:: Task prompt ::
What is needed is an exact transcription of every entry below.

Segment Start: Input records

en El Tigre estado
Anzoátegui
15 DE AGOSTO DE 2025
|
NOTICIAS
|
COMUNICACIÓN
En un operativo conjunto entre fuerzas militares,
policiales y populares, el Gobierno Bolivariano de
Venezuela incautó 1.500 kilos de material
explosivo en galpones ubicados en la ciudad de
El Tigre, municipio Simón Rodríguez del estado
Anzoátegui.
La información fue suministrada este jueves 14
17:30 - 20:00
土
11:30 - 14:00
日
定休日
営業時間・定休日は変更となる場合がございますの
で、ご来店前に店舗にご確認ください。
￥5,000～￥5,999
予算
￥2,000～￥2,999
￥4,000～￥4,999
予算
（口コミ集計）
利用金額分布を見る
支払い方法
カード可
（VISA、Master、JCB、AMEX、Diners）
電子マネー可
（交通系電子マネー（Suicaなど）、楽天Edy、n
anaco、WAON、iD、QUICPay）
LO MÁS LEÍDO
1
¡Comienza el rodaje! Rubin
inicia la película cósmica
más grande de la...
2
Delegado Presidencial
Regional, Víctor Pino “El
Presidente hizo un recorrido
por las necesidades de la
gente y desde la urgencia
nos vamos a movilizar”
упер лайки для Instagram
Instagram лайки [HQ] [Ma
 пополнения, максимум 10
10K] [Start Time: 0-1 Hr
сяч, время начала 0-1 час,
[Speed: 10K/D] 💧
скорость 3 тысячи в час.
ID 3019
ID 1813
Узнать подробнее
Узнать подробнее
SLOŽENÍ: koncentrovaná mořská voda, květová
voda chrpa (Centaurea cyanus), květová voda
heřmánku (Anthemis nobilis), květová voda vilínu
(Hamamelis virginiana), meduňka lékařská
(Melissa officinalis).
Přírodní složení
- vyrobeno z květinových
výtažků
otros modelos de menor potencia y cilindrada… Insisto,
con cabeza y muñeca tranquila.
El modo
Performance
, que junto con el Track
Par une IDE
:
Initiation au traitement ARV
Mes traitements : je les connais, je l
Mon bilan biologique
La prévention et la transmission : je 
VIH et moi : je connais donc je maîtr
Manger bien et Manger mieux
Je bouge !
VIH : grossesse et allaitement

Segment End: Input records

:: The completed task ::
en El Tigre estado
Anzoátegui
15 DE AGOSTO DE 2025
|
NOTICIAS
|
COMUNICACIÓN
En un operativo conjunto entre fuerzas militares,
policiales y populares, el Gobierno Bolivariano de
Venezuela incautó 1.500 kilos de material
explosivo en galpones ubicados en la ciudad de
El Tigre, municipio Simón Rodríguez del estado
Anzoátegui.
La información fue suministrada este jueves 14
17:30 - 20:00
土
11:30 - 14:00
日
定休日
営業時間・定休日は変更となる場合がございますの
で、ご来店前に店舗にご確認ください。
￥5,000～￥5,999
予算
￥2,000～￥2,999
￥4,000～￥4,999
予算
（口コミ集計）
利用金額分布を見る
支払い方法
カード可
（VISA、Master、JCB、AMEX、Diners）
電子マネー可
（交通系電子マネー（Suicaなど）、楽天Edy、n
anaco、WAON、iD、QUICPay）
LO MÁS LEÍDO
1
¡Comienza el rodaje! Rubin
inicia la película cósmica
más grande de la...
2
Delegado Presidencial
Regional, Víctor Pino “El
Presidente hizo un recorrido
por las necesidades de la
gente y desde la urgencia
nos vamos a movilizar”
упер лайки для Instagram
Instagram лайки [HQ] [Ma
 пополнения, максимум 10
10K] [Start Time: 0-1 Hr
сяч, время начала 0-1 час,
[Speed: 10K/D] 💧
скорость 3 тысячи в час.
ID 3019
ID 1813
Узнать подробнее
Узнать подробнее
SLOŽENÍ: koncentrovaná mořská voda, květová
voda chrpa (Centaurea cyanus), květová voda
heřmánku (Anthemis nobilis), květová voda vilínu
(Hamamelis virginiana), meduňka lékařská
(Melissa officinalis).
Přírodní složení
- vyrobeno z květinových
výtažků
otros modelos de menor potencia y cilindrada… Insisto,
con cabeza y muñeca tranquila.
El modo
Performance
, que junto con el Track
Par une IDE
:
Initiation au traitement ARV
Mes traitements : je les connais, je l
Mon bilan biologique
La prévention et la transmission : je 
VIH et moi : je connais donc je maîtr
Manger bien et Manger mieux
Je bouge !
VIH : grossesse et allaitement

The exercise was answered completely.